It's not always safe to retry. A retry can increase the load on the system being called, if the system is already failing because it’s approaching an overload. To avoid this problem, we implement our clients to use backoff. This increases the time between subsequent retries, which keeps the load on the backend even. The other problem with retries is that some remote calls have side effects. A timeout or failure doesn't necessarily mean that side effects haven't happened. If doing the side effects multiple times is undesirable, a best practice is designing APIs to be idempotent, meaning they can be safely retried.
Finally, traffic doesn't arrive into Amazon services at a constant rate. Instead, the arrival rate of requests frequently has large bursts. These bursts can be caused by client behavior, failure recovery, and even by something simple as a periodic cron job. If errors are caused by load, retries can be ineffective if all clients retry at the same time. To avoid this problem, we employ jitter. This is a random amount of time before making or retrying a request to help prevent large bursts by spreading out the arrival rate.
Each of these solutions is discussed in the sections that follow.
Timeouts
A best practice in Amazon is to set a timeout on any remote call, and generally on any call across processes even on the same box. This includes both a connection timeout and a request timeout. Many standard clients offer robust built-in timeout capabilities. Typically, the most difficult problem is choosing a timeout value to set. Setting a timeout too high reduces its usefulness, because resources are still consumed while the client waits for the timeout. Setting the timeout too low has two risks: • Increased traffic on the backend and increased latency because too many requests are retried.• Increased small backend latency leading to a complete outage, because all requests start being retried. A good practice for choosing a timeout for calls within an AWS Region is to start with the latency metrics of the downstream service. So at Amazon, when we make one service call another service, we choose an acceptable rate of false timeouts (such as 0.1%). Then, we look at the corresponding latency percentile on the downstream service (p99.9 in this example). This approach works well in most cases, but there are a few pitfalls, described as follows: • This approach doesn't work in cases where clients have substantial network latency, such as over the internet. In these cases, we factor in reasonable worst-case network latency, keeping in mind that clients could span the globe.
• This approach also doesn’t work with services that have tight latency bounds, where p99.9 is close to p50. In these cases, adding some padding helps us avoid small latency increases that cause high numbers of timeouts.
• We’ve encountered a common pitfall when implementing timeouts. Linux's SO_RCVTIMEO is powerful, but has some disadvantages that make it unsuitable as an end-to-end socket timeout. Some languages, such as Java, expose this control directly.

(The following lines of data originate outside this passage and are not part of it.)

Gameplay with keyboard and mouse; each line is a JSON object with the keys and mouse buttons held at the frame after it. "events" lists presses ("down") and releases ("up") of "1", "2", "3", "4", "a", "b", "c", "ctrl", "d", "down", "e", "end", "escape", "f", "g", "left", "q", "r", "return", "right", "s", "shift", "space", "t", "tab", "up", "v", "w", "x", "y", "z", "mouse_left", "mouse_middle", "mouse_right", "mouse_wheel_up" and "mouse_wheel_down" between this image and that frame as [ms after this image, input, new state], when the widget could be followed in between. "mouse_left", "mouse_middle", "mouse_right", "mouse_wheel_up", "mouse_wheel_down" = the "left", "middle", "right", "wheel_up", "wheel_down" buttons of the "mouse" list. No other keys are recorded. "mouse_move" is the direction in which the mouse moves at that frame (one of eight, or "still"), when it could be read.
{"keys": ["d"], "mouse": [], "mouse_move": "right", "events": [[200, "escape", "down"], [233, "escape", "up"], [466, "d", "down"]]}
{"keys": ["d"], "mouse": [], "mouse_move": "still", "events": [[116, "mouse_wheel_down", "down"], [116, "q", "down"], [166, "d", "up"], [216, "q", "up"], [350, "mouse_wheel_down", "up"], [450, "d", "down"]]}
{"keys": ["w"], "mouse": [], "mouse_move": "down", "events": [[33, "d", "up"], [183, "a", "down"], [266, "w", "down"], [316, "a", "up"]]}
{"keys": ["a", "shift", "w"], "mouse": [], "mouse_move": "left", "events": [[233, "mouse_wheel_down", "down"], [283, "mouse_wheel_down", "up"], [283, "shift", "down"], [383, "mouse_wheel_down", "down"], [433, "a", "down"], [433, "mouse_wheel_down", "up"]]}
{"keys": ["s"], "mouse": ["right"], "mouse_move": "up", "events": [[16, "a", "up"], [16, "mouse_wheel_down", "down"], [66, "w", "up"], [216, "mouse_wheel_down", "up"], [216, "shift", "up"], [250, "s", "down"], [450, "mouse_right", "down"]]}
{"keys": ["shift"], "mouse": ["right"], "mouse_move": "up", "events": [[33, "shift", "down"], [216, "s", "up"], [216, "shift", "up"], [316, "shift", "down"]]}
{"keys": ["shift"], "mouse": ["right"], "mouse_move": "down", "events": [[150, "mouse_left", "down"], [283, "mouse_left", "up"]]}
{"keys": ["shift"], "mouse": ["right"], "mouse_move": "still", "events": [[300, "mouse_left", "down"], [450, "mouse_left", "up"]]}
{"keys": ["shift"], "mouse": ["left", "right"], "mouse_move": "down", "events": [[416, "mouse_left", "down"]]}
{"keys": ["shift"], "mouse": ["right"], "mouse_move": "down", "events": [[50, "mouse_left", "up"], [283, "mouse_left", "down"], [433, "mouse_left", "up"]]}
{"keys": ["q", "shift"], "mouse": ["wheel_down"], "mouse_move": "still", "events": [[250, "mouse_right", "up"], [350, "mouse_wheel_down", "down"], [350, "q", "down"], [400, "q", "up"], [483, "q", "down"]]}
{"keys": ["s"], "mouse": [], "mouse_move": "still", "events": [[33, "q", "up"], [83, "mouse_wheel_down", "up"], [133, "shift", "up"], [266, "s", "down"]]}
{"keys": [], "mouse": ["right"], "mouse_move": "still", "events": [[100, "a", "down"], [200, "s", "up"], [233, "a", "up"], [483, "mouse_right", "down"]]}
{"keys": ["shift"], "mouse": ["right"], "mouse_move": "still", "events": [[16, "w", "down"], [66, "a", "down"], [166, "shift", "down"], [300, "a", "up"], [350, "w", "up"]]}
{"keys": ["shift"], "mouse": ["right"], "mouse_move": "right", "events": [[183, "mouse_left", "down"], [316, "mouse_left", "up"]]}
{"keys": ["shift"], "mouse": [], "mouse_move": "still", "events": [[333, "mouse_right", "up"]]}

Other languages, such as Go, provide more robust timeout mechanisms.
• There are also implementations where the timeout doesn't cover all remote calls, like DNS or TLS handshakes. In general, we prefer to use the timeouts built into well-tested clients. If we implement our own timeouts, we pay careful attention to the exact meaning of the timeout socket options, and what work is being done. In one system that I worked on at Amazon, we saw a small number of timeouts talking to a dependency immediately following deployments. The timeout was set very low, to around 20 milliseconds. Outside of deployments, even with this low timeout value, we did not see timeouts happening regularly. Digging in, I found that the timer included establishing a new secure connection, which was reused on subsequent requests. Because connection establishment took longer than 20 milliseconds, we saw a small number of requests time out when a new server went into service after deployments. In some cases, the requests retried and succeeded. We initially worked around this problem by increasing the timeout value in case a connection was established. Later, we improved the system by establishing these connections when a process started up, but before receiving traffic. This got us around the timeout issue altogether.
Retries and backoff
Retries are “selfish.” In other words, when a client retries, it spends more of the server's time to get a higher chance of success. Where failures are rare or transient, that's not a problem. This is because the overall number of retried requests is small, and the tradeoff of increasing apparent availability works well. When failures are caused by overload, retries that increase load can make matters significantly worse. They can even delay recovery by keeping the load high long after the original issue is resolved. Retries are similar to a powerful medicine -- useful in the right dose, but can cause significant damage when used too much. Unfortunately, in distributed systems there's almost no way to coordinate between all of the clients to achieve the right number of retries.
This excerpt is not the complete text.